Segment Start: Information provided
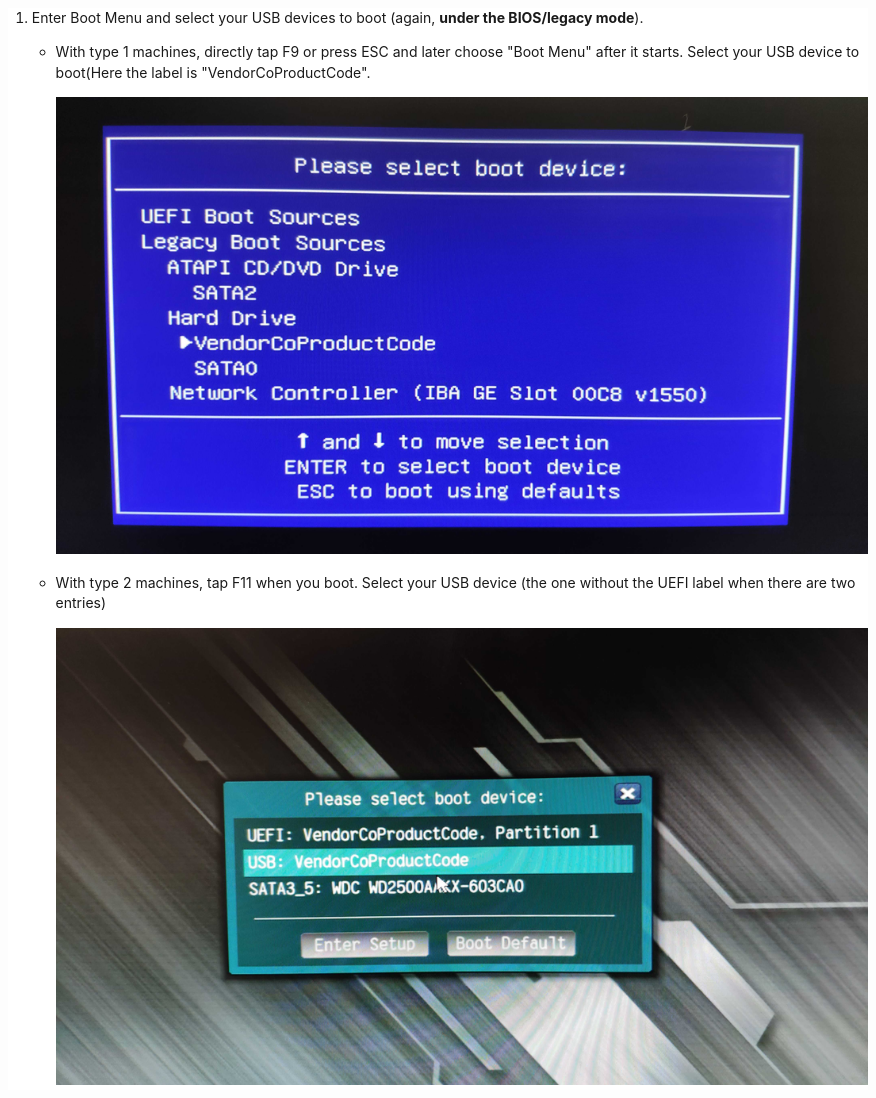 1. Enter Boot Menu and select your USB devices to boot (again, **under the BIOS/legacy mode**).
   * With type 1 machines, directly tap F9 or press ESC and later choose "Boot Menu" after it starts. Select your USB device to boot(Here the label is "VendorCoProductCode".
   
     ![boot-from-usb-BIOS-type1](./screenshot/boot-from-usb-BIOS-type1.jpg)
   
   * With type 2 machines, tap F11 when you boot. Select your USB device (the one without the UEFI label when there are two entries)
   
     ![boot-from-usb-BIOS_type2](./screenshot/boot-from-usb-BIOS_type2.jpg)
Segment End: Information provided
Reproduce verbatim the lines of the data from the line containing "are two entries)" through the final line of the data, including both.

### Output below
   * With type 2 machines, tap F11 when you boot. Select your USB device (the one without the UEFI label when there are two entries)
   
     ![boot-from-usb-BIOS_type2](./screenshot/boot-from-usb-BIOS_type2.jpg)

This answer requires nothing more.